Not, alas, Jack Straw rebuking Condoleezza Rice, but Anthony Eden reproving John Foster Dulles at Geneva as a solution was sought for strife-torn Indo-China. Some things do not change. In the case of Indo-China, American intransigence found its outlet in the doomed and bloody Vietnam war.

At least we were not involved in that. But if the U.S. were to launch a strike against Iran's nuclear plants, with our support - either moral, or allowing them to use British bases - we could face the full wrath of the Islamic world.

BLAIR is at pains not to rule out an air strike. And that is without reference to the key need for sanction by the Security Council - which would not be forthcoming - to approve an attack legitimate in international law.

You might look to the Tories for some sense in this matter, given that they were tricked into supporting the invasion of Iraq by Blair's falsehoods. But Shadow Foreign Secretary William Hague takes the same line as Blair; force should not be ruled out. Have these people thought it through?

We face the threat of Iran becoming a nuclear power five years hence. What is not five years, or perhaps even five months, away is the danger of igniting a conflict which would look all too like World War III.

Iran's geographical position would mean rocketing oil prices (remember petrol rationing?) economic disaster, and chaos in the Middle East.

Terrorist attacks against Western countries involved would soar.

Westernfriendly governments in the Middle East would be, at once, endangered.

Don't give Iran excuse to help terrorists

MIDDLE East observers comment that Iran's President Ahmadinejad seems to relish Western threats.

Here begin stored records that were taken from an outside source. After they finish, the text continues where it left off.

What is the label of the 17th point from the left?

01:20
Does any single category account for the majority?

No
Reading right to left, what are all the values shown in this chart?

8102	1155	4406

We should not be surprised. An attack on the nuclear plants, whether it produce five, 50 or 500 casualties, would not merely strengthen his position, it would set it in concrete.

Curbing Iran's supposed, but highly improbable, readiness to hand over fully-fledged nuclear weapons to terrorists would still leave it free - and probably ready, after an attack - to help terrorists make crude 'dirty' bombs to plant in the West.

Of course, the prospect of a nuclear Iran threatening Israel is alarming.

But mutually-assured destruction is a powerful deterrent. It is not a certainty, but it is a nine-tenths probability. As for the 10 per cent, if a threat to Israel became real, imminent and specific, that country's secret service, Mossad, would know, and limited military action would be taken, as was done to destroy Iraq's new nuclear plants in the Seventies.

There may be little for our comfort in these scenarios. We can hope that a threat of economic sanctions will deter Iran. We know for certain only that an attack now by the U.S. would be a disaster.

Britain's Brigadier Alan Sharpe, who worked with the Americans in Baghdad recently, denounced gun-toting U.S. generals aping John Wayne.

More of a problem now are the would-be John Waynes in the White House.